Media General, owner of the Tampa Tribune and WFLA-Ch. 8, asks staff to take 10 days unpaid leave this year
Media General, the company that owns the Tampa Tribune and WFLA-Ch. 8, has announced plans for employees to take 10 unpaid days off work by the end of September, as part of an effort to reduce debt by $28 million in a punishing economy.
According to a press release from the company, staffers are expected to take four days off by the end of March, three more days by the end of June and three additional days by September's end. The move mirrors similar actions taken by newspaper and media companies across the country, such as Gannett, MediaNews and New England Newspapers, to reduce costs yet avoid layoffs.
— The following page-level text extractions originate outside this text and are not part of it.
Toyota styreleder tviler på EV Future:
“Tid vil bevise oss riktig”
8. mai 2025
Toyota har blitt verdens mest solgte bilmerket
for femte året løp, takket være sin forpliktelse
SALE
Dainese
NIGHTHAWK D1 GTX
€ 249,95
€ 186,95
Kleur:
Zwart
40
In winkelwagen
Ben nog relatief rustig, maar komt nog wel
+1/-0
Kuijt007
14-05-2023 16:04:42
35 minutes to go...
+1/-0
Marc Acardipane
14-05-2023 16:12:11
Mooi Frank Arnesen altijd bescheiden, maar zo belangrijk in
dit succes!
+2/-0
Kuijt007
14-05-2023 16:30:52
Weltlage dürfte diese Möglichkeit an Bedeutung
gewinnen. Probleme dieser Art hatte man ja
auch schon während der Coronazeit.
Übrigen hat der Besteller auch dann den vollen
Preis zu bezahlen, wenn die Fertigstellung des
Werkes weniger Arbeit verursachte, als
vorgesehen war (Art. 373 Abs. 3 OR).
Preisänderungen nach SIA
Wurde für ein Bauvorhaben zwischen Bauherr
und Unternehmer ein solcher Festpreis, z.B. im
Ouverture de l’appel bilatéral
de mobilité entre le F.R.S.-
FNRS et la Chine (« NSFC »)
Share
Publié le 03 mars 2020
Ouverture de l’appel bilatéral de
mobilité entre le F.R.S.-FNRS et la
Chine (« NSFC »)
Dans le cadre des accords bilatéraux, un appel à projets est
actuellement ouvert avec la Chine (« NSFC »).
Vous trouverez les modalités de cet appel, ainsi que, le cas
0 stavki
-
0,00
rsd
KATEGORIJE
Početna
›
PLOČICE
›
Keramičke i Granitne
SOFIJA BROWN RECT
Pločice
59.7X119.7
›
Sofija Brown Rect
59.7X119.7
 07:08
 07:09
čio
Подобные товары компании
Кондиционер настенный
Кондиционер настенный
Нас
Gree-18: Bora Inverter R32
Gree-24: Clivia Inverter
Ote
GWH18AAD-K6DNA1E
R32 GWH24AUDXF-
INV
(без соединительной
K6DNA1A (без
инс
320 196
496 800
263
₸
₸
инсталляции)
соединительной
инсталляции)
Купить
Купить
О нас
The news also comes as Media General has fought rumors that its Tampa operations might be significantly changed or downsized after the Super Bowl. TV industry Web sites have buzzed with rumors that WFLA has asked some contract employees to accept new agreements and that the station has canceled the 10 p.m. newscast it broadcasts on MyNetworkTV affiliate WTTA-Ch. 38.
“The current economic outlook requires us to be even more cautious than we already have been regarding our revenue expectations,” said Marshall N. Morton, president and chief executive officer, in the press release. “Despite aggressive sales initiatives and significant cost reductions already implemented, we need to build in additional expense savings to offset the revenue shortfalls we anticipate.
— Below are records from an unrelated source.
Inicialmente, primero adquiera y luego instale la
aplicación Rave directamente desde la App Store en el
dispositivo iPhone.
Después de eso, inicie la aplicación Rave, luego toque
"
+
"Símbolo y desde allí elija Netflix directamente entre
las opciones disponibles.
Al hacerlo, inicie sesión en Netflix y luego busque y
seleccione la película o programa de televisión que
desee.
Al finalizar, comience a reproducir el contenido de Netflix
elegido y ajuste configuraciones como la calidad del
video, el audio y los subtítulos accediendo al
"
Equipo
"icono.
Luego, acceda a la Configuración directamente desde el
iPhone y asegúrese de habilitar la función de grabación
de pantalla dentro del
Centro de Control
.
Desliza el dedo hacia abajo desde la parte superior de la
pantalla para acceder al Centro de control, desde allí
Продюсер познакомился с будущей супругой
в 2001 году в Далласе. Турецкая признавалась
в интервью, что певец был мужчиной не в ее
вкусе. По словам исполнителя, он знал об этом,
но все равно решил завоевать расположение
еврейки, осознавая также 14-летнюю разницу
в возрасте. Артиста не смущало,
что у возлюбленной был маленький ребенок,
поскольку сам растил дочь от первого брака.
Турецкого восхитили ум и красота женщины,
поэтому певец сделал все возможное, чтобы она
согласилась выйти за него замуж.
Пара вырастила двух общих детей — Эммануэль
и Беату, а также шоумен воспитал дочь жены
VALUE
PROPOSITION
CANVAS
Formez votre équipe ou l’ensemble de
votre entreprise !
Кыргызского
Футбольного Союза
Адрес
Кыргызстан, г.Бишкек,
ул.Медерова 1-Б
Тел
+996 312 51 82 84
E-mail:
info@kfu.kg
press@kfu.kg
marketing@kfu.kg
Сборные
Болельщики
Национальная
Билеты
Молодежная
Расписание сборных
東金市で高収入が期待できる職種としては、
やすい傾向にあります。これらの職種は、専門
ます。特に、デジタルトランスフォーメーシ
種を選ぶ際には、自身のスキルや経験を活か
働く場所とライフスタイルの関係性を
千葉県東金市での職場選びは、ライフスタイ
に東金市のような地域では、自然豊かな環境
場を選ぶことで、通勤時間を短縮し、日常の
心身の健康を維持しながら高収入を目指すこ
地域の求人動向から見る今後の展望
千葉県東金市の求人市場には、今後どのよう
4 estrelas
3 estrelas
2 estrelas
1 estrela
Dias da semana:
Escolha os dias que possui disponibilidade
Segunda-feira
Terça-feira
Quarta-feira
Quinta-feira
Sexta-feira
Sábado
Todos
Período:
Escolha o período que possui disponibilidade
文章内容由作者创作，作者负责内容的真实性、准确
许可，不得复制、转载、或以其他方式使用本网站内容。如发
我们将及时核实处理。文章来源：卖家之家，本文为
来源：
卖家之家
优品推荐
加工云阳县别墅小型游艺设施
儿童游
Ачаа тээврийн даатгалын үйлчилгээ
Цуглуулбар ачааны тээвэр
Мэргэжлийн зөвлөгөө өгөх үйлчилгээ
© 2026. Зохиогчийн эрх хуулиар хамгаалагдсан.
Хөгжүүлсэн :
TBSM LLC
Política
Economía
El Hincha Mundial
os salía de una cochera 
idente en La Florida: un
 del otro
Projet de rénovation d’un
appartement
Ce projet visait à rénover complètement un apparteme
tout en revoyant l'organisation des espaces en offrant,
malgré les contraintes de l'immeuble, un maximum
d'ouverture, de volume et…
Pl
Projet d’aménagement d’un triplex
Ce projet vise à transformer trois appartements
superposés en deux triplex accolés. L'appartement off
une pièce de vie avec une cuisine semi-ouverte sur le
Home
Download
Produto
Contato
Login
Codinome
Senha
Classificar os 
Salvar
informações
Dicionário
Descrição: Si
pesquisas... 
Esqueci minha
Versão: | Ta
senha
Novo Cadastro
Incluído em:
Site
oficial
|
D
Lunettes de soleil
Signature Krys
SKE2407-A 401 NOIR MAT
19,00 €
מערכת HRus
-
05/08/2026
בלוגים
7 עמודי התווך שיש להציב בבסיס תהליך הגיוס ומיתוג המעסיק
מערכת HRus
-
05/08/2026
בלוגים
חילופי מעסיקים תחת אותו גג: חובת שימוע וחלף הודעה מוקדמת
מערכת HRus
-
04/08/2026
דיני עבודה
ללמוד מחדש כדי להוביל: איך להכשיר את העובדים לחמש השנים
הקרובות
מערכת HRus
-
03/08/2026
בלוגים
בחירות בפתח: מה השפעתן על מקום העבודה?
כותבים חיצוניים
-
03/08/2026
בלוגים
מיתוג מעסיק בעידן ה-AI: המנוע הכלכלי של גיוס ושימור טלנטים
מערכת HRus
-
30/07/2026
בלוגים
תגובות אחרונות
Click below to read the press release:
Media General, Inc. (NYSE: MEG) announced today that it is implementing an employee furlough program in the face of an economy that continues to contract, causing the advertising market to further weaken.
Employees will take a mandatory 10 days off according to a schedule that requires four days by the end of March and three days each in the Company’s next two fiscal quarters, ending in June and September, respectively. Unionized and other employees under contract are being asked to participate in lieu of layoffs.
“The current economic outlook requires us to be even more cautious than we already have been regarding our revenue expectations,” said Marshall N. Morton, president and chief executive officer. “Despite aggressive sales initiatives and significant cost reductions already implemented, we need to build in additional expense savings to offset the revenue shortfalls we anticipate.
“With this furlough, along with other cost reduction measures already implemented, we are being prudent and proactive as we address the impact of unprecedented economic turmoil in our country and our industry,” said Mr. Morton.
In January, Media General announced that it is suspending the company’s matching contribution on its 401(k) plan effective April 1, 2009, through the end of the year, and the Board of Directors suspended the dividend on its common stock. These actions, together with the furlough, will provide an additional $28 million in 2009 for debt reduction.